● PROMPT: Copy the records below exactly as they are written.

● DATA FOR THIS EXERCISE:
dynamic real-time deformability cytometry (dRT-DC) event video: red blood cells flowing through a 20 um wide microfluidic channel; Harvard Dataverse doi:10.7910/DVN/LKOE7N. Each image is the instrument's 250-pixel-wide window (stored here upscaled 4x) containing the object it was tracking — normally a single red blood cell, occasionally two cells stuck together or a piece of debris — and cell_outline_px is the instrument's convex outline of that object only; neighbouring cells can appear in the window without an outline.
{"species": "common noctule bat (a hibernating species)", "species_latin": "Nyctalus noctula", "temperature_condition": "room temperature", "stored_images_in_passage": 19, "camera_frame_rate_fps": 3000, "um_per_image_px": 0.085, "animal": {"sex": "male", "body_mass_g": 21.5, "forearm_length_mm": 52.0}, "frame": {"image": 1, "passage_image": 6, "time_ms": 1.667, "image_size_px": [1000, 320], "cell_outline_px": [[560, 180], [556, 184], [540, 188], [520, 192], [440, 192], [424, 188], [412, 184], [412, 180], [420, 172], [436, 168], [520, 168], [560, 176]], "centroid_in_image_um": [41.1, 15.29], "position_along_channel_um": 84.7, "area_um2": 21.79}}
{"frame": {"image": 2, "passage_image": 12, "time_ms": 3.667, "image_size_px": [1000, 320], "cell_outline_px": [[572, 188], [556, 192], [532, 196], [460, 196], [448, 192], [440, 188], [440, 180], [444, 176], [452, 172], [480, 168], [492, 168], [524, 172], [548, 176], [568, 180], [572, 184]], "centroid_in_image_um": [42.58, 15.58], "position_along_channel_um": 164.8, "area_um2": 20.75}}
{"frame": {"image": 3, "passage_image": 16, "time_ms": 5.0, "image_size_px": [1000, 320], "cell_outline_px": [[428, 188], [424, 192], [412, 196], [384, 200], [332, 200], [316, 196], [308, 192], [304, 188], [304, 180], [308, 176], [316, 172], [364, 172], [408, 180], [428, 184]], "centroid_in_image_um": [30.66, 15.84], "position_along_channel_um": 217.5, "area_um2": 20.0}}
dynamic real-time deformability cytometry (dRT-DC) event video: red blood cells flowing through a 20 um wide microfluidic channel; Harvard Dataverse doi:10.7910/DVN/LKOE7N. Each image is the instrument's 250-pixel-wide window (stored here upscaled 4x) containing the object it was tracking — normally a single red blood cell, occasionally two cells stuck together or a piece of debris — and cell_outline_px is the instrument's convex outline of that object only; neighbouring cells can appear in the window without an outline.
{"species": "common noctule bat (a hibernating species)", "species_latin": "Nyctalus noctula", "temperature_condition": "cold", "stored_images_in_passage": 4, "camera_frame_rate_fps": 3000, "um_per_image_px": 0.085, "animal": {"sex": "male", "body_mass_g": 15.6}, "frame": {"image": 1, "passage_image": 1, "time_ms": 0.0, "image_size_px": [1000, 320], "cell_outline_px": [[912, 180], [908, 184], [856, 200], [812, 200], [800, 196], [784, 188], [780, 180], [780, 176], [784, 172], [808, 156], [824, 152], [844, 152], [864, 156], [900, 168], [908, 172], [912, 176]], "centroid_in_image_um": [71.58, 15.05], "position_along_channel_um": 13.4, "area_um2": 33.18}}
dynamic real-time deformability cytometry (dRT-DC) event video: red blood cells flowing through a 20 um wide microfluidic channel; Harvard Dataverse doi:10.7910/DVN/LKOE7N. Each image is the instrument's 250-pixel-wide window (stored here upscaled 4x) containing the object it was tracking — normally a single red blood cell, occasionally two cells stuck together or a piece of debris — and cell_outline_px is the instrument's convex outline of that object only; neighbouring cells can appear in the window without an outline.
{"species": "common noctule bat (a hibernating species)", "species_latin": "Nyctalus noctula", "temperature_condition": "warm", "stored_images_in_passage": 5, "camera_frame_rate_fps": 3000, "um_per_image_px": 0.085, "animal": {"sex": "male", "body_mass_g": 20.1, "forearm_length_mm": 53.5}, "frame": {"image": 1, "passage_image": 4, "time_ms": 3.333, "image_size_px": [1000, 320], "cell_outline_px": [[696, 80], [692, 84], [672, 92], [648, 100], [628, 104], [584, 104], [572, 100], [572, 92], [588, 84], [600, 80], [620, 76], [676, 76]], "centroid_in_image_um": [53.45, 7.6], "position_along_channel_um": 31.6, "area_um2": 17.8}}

● REPLY:
dynamic real-time deformability cytometry (dRT-DC) event video: red blood cells flowing through a 20 um wide microfluidic channel; Harvard Dataverse doi:10.7910/DVN/LKOE7N. Each image is the instrument's 250-pixel-wide window (stored here upscaled 4x) containing the object it was tracking — normally a single red blood cell, occasionally two cells stuck together or a piece of debris — and cell_outline_px is the instrument's convex outline of that object only; neighbouring cells can appear in the window without an outline.
{"species": "common noctule bat (a hibernating species)", "species_latin": "Nyctalus noctula", "temperature_condition": "room temperature", "stored_images_in_passage": 19, "camera_frame_rate_fps": 3000, "um_per_image_px": 0.085, "animal": {"sex": "male", "body_mass_g": 21.5, "forearm_length_mm": 52.0}, "frame": {"image": 1, "passage_image": 6, "time_ms": 1.667, "image_size_px": [1000, 320], "cell_outline_px": [[560, 180], [556, 184], [540, 188], [520, 192], [440, 192], [424, 188], [412, 184], [412, 180], [420, 172], [436, 168], [520, 168], [560, 176]], "centroid_in_image_um": [41.1, 15.29], "position_along_channel_um": 84.7, "area_um2": 21.79}}
{"frame": {"image": 2, "passage_image": 12, "time_ms": 3.667, "image_size_px": [1000, 320], "cell_outline_px": [[572, 188], [556, 192], [532, 196], [460, 196], [448, 192], [440, 188], [440, 180], [444, 176], [452, 172], [480, 168], [492, 168], [524, 172], [548, 176], [568, 180], [572, 184]], "centroid_in_image_um": [42.58, 15.58], "position_along_channel_um": 164.8, "area_um2": 20.75}}
{"frame": {"image": 3, "passage_image": 16, "time_ms": 5.0, "image_size_px": [1000, 320], "cell_outline_px": [[428, 188], [424, 192], [412, 196], [384, 200], [332, 200], [316, 196], [308, 192], [304, 188], [304, 180], [308, 176], [316, 172], [364, 172], [408, 180], [428, 184]], "centroid_in_image_um": [30.66, 15.84], "position_along_channel_um": 217.5, "area_um2": 20.0}}
dynamic real-time deformability cytometry (dRT-DC) event video: red blood cells flowing through a 20 um wide microfluidic channel; Harvard Dataverse doi:10.7910/DVN/LKOE7N. Each image is the instrument's 250-pixel-wide window (stored here upscaled 4x) containing the object it was tracking — normally a single red blood cell, occasionally two cells stuck together or a piece of debris — and cell_outline_px is the instrument's convex outline of that object only; neighbouring cells can appear in the window without an outline.
{"species": "common noctule bat (a hibernating species)", "species_latin": "Nyctalus noctula", "temperature_condition": "cold", "stored_images_in_passage": 4, "camera_frame_rate_fps": 3000, "um_per_image_px": 0.085, "animal": {"sex": "male", "body_mass_g": 15.6}, "frame": {"image": 1, "passage_image": 1, "time_ms": 0.0, "image_size_px": [1000, 320], "cell_outline_px": [[912, 180], [908, 184], [856, 200], [812, 200], [800, 196], [784, 188], [780, 180], [780, 176], [784, 172], [808, 156], [824, 152], [844, 152], [864, 156], [900, 168], [908, 172], [912, 176]], "centroid_in_image_um": [71.58, 15.05], "position_along_channel_um": 13.4, "area_um2": 33.18}}
dynamic real-time deformability cytometry (dRT-DC) event video: red blood cells flowing through a 20 um wide microfluidic channel; Harvard Dataverse doi:10.7910/DVN/LKOE7N. Each image is the instrument's 250-pixel-wide window (stored here upscaled 4x) containing the object it was tracking — normally a single red blood cell, occasionally two cells stuck together or a piece of debris — and cell_outline_px is the instrument's convex outline of that object only; neighbouring cells can appear in the window without an outline.
{"species": "common noctule bat (a hibernating species)", "species_latin": "Nyctalus noctula", "temperature_condition": "warm", "stored_images_in_passage": 5, "camera_frame_rate_fps": 3000, "um_per_image_px": 0.085, "animal": {"sex": "male", "body_mass_g": 20.1, "forearm_length_mm": 53.5}, "frame": {"image": 1, "passage_image": 4, "time_ms": 3.333, "image_size_px": [1000, 320], "cell_outline_px": [[696, 80], [692, 84], [672, 92], [648, 100], [628, 104], [584, 104], [572, 100], [572, 92], [588, 84], [600, 80], [620, 76], [676, 76]], "centroid_in_image_um": [53.45, 7.6], "position_along_channel_um": 31.6, "area_um2": 17.8}}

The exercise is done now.